Aux murs de la galerie, des silhouettes d’enfants surgissent. Noires, pleines, d’abord figées comme suspendues, elles jouent, dansent, imitent les oiseaux. En fond sonore, la vidéo résonne : la voix chantante de l’artiste et celle de l’enfant conteur accompagnent le spectateur de tableau en tableau. Peu à peu, les silhouettes s’animent, s’élèvent presque. Dans The Golden Bird ou Les ailes des cousins, les corps semblent prêts à quitter le sol. Ailleurs, dans Sois mes pattes, je serai tes ailes, L’ombre est là ou La démarche des oiseaux, l’enfance devient promesse : celle de s’élever, non pour fuir, mais pour rêver plus loin. Les gestes sont simples, les histoires immenses. Un bidon devient avion, une branche devient aile, un arbre devient refuge. La couleur, omniprésente, dialogue avec ces ombres. Les tissus de marché sculptés de façon digitale sur le papier photographique composent des paysages intérieurs, faits de souvenirs, de voyages et de rêveries.
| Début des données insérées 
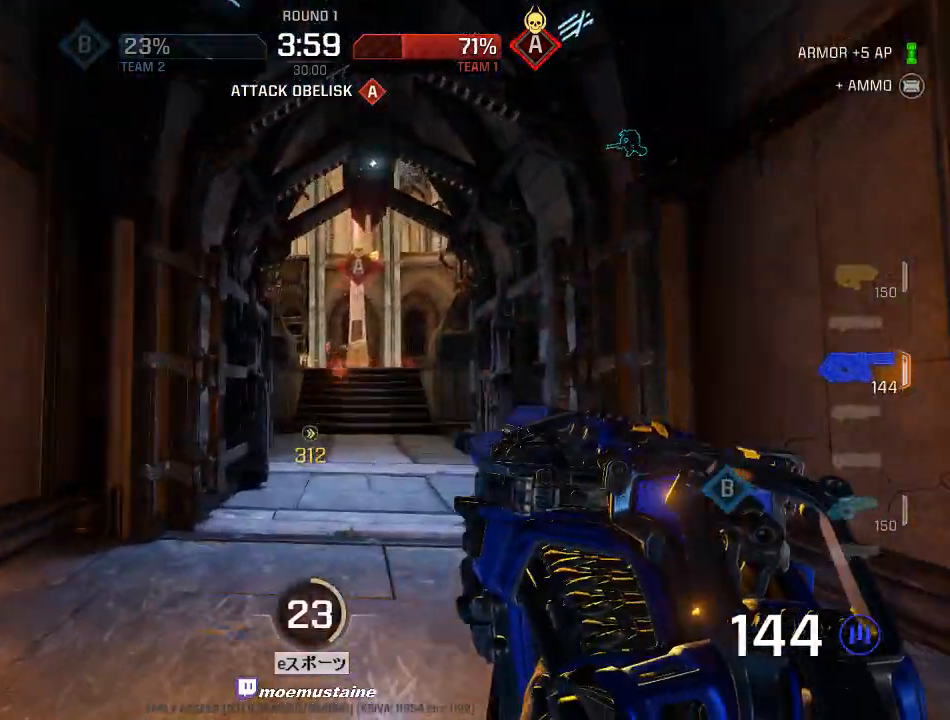
{"keys": ["a", "w"], "mouse": ["left"], "events": [[217, "a", "down"], [250, "d", "up"], [350, "a", "up"], [350, "d", "down"], [417, "a", "down"], [467, "d", "up"]]}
Saïdou Dicko ne se définit ni comme photographe ni comme dessinateur, mais comme un artiste plasticien qui tisse des images - fil par fil, geste par geste - mêlant photographie, aquarelle, textile et numérique. Dès l’enfance, le dessin devient le premier langage de son imaginaire, lorsqu’il trace au sol les ombres de ses animaux.
À travers l’ensemble des œuvres, figures, ombres et horizons deviennent des lieux de passage entre le visible et l’invisible, le terrestre et le céleste. La ligne où la terre rencontre le ciel n’est pas une destination à conquérir, mais un espace d’apprentissage. Un lieu où le mouvement importe plus que l’arrivée, et où la connaissance naît de l’attention portée au monde. Avec Où la terre et le ciel se croisent, Saïdou Dicko nous invite à ralentir, à regarder autrement et à réapprendre à habiter le monde comme un enfant berger : suivre ses rêves, en créer de nouveaux, cultiver l’espoir et la persévérance, s’émerveiller de la simplicité du vivant, et avancer, sans jamais emprunter deux fois le même chemin.